■ Data to process
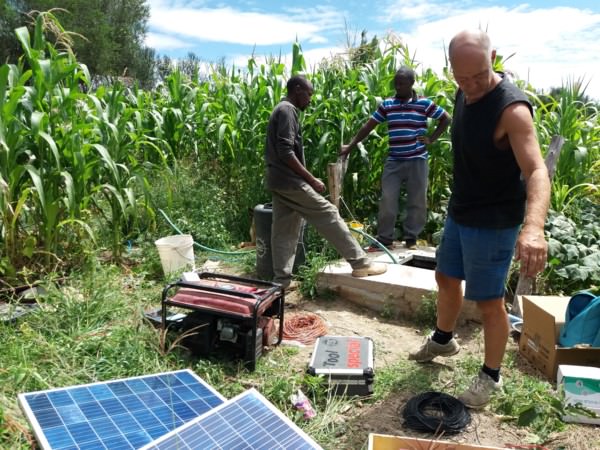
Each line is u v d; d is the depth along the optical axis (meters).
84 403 2.29
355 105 6.47
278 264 4.51
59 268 4.57
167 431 2.13
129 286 4.56
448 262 2.92
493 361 2.80
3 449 2.17
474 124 2.41
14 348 3.00
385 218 5.66
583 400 2.78
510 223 2.53
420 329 4.02
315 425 2.62
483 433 2.64
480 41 2.26
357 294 4.42
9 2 32.09
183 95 7.92
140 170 5.59
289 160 4.07
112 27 37.03
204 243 6.13
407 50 6.91
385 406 2.88
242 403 2.28
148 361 3.07
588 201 5.99
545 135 6.12
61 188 4.55
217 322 3.25
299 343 3.66
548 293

■ How to complete this task
What are the lines from the one containing "242 403 2.28" to the end of the material above? Return them exactly, and only them.

■ Output of the exercise
242 403 2.28
148 361 3.07
588 201 5.99
545 135 6.12
61 188 4.55
217 322 3.25
299 343 3.66
548 293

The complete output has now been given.